阅读文段 =
1.6 临床样本验证 用生物取样器直接刮取保存的临床鼻咽拭子样本，插入paraDNA多重反应试剂盒中并密封，启动paraDNA核酸POCT检测仪进行检测。并用50例甲型流感病毒抗原阳性标本的ParaDNA核酸POCT检测结果与实时荧光定量PCR核酸检测结果对比，初步评价试剂盒对甲型流感病毒抗原初筛阳性标本检测的灵敏度和特异度。

2 结 果

2.1 引物和HyBeacon荧光探针序列 针对检测甲型流感病毒的通用M基因和特异的HA基因序列进行引物和HyBeacon荧光探针设计，同时设计人RNase P基因的引物和探针用于内部对照。合成的引物和探针序列见表1。

任务要求 = 从上面甲型流感病毒核酸检测文段的最后一句之后接着往下续写。

材料节选 =
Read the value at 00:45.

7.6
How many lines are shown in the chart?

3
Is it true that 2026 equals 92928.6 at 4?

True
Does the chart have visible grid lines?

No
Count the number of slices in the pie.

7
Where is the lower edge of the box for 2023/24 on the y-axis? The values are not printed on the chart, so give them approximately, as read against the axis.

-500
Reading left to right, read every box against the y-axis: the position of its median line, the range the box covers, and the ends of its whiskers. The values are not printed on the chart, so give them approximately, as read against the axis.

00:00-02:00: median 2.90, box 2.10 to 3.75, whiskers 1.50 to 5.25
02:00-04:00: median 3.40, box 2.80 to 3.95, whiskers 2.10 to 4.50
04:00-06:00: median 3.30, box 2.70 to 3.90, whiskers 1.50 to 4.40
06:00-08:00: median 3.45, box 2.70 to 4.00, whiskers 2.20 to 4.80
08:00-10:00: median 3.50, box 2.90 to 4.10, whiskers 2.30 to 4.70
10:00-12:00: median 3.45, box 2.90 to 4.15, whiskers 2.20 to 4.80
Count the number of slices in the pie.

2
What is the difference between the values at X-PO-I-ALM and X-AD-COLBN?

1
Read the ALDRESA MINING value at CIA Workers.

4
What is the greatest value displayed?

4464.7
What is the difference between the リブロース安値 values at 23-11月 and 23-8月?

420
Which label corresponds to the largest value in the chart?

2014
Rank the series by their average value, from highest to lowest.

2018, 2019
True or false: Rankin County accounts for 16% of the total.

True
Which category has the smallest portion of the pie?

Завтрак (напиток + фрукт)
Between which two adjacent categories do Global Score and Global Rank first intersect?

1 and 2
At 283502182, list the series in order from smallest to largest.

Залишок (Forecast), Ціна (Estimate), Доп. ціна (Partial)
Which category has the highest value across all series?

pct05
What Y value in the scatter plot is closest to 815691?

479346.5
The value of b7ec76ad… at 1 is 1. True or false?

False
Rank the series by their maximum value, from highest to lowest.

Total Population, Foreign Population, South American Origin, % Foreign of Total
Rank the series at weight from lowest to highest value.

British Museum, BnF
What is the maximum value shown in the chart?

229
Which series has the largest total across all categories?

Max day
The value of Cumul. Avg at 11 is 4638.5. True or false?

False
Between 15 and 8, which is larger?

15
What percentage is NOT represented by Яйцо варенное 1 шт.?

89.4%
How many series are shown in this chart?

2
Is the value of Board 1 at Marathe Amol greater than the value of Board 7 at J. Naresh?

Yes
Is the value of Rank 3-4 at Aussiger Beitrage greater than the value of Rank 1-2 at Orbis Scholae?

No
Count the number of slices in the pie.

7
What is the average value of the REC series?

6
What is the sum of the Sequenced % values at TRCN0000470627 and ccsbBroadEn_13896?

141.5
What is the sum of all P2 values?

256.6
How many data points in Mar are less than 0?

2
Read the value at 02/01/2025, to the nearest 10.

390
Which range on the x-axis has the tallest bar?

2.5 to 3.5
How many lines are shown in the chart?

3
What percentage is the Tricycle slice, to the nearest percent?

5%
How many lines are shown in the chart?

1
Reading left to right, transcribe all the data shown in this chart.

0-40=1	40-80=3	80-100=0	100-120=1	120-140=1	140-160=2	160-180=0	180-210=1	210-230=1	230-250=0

书面回答 =
2.2 ParaDNA核酸POCT检测仪多重反应体系的成分和反应条件 将各种引物和探针混合于单管反应液中，经过不断优化后建立单管多重PCR反应体系，加入凝胶后形成半固体状态并制作成密封试剂盒，用于ParaDNA核酸POCT检测仪。单管试剂总反应体积为35.000 μl。其主要成分如下：GoScript 缓 冲 液 7.000 μl，MgCl21.750 μl，LGC stock dNTP 混合物 1.120 μl，DFP 2.800 μl，Phire Hot Start II DNA 聚 合 酶 2.800 μl，GoScript酶 0.875 μl，RNasin Plus 0.875 μl，引物和探针混合物10.780 μl，琼脂糖凝胶7.000 μl。反应条件如下：50 ℃ 反转录5 min，95 ℃变性1 min，扩增阶段为94 ℃ 10 s，60 ℃ 15 s，72 ℃ 15 s，50 个循环。然后进行熔解曲线分析，98 ℃ 1 min，20℃ 5 s，之后温度每升高0.5 ℃采集1次荧光信号，直至90 ℃。检测完毕后仪器自动报告结果，并降温。ParaDNA核酸POCT检测仪各荧光通道检测基因及对应结果见表2。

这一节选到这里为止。